- Exercise:
Only the lines below from the one that contains "teapot: present [278,54,314,85]" through the one that contains "bowl: present [319,207,426,281]" should appear in your answer, exact and without pictures.

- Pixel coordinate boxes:
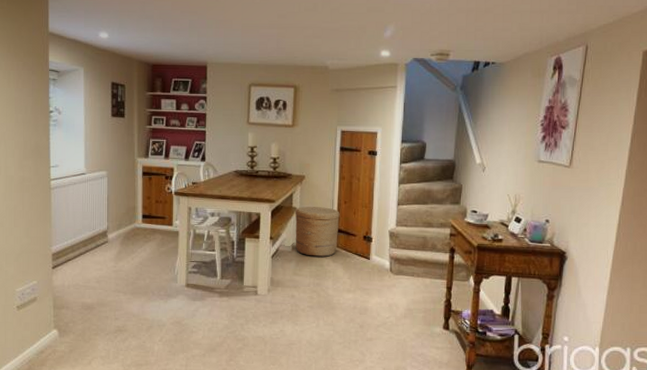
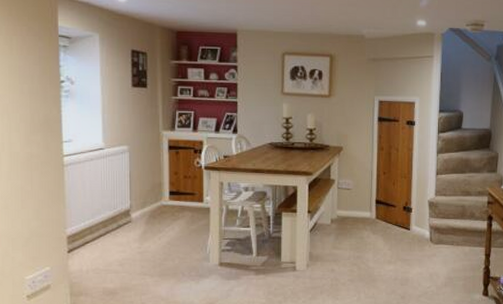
basket: present [294,206,340,257] -> none [333,178,379,229]

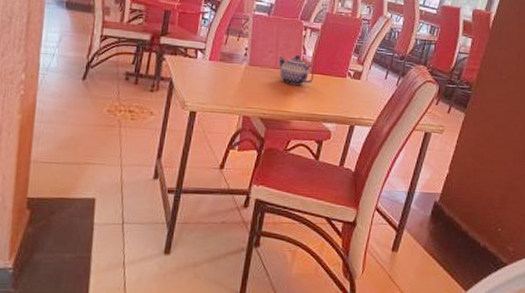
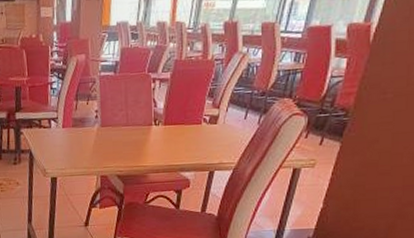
teapot: present [278,54,314,85] -> none [129,108,167,139]

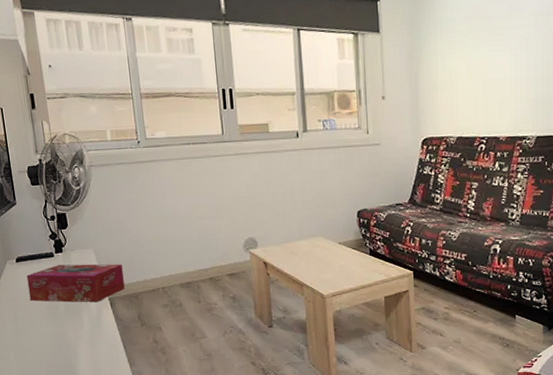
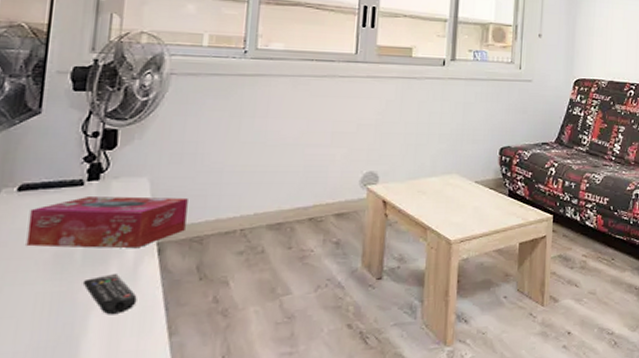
remote control: none [69,320,105,350] -> present [82,273,137,315]

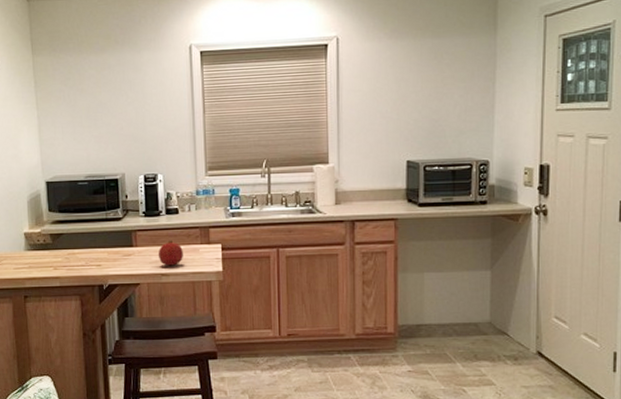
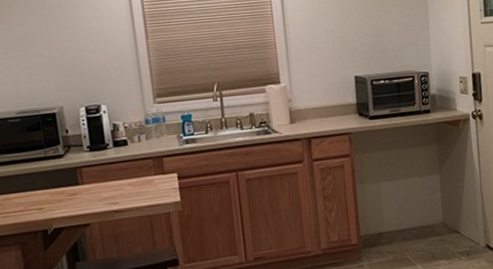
fruit: present [158,240,183,266] -> none [108,174,137,202]

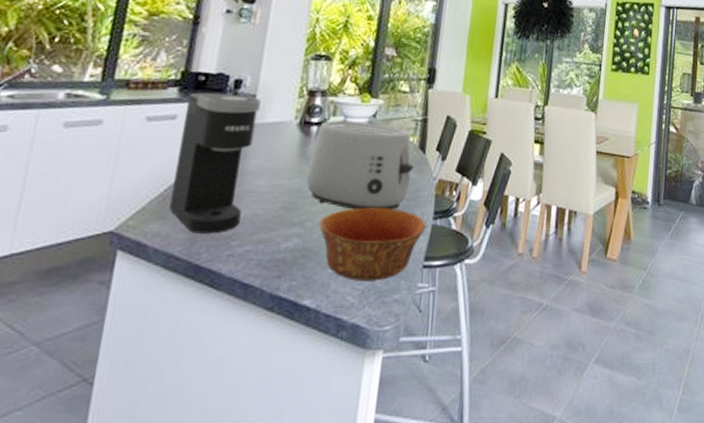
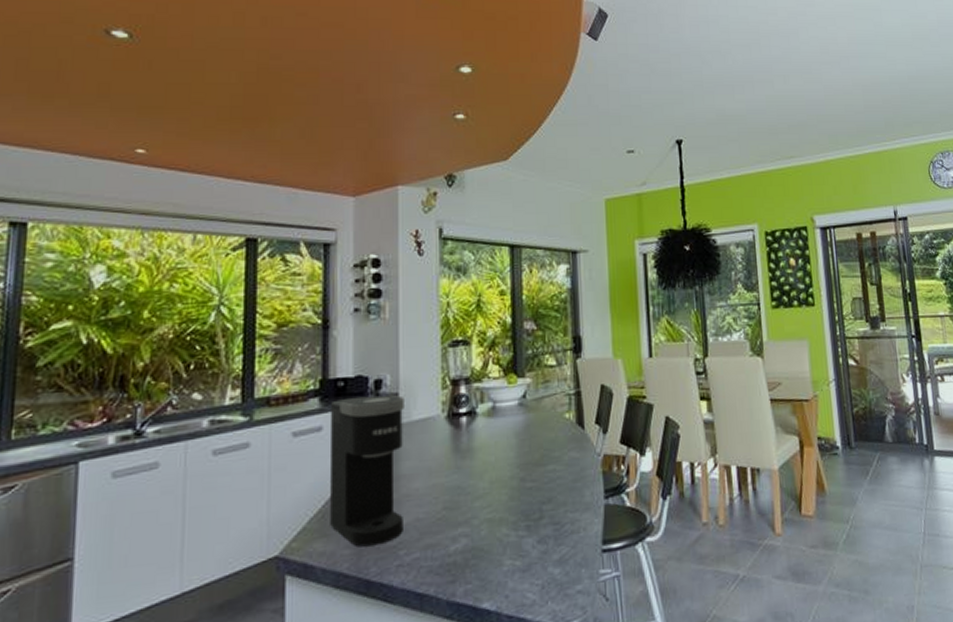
toaster: present [305,120,414,210] -> none [463,405,575,501]
bowl: present [319,207,426,281] -> none [485,493,598,576]

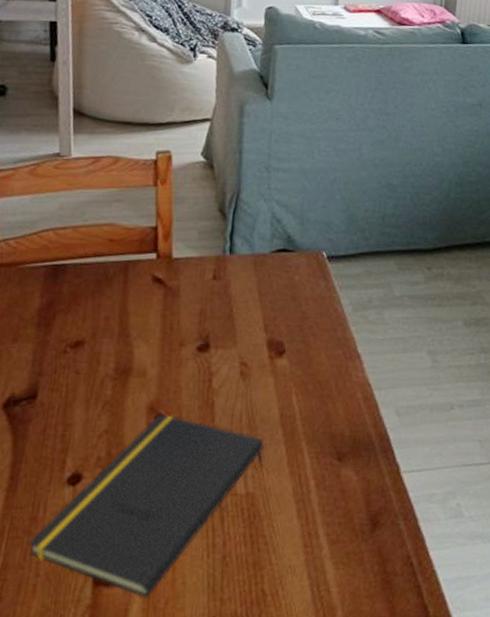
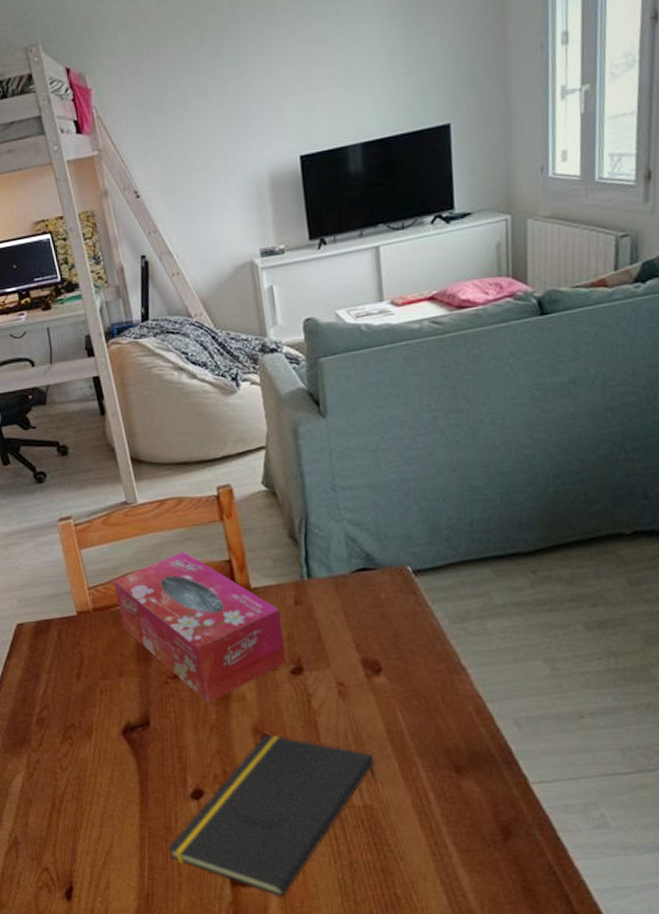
tissue box: none [27,212,197,377] -> present [113,551,287,703]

- Solution for this task:
teapot: present [278,54,314,85] -> none [129,108,167,139]

remote control: none [69,320,105,350] -> present [82,273,137,315]

fruit: present [158,240,183,266] -> none [108,174,137,202]

toaster: present [305,120,414,210] -> none [463,405,575,501]
bowl: present [319,207,426,281] -> none [485,493,598,576]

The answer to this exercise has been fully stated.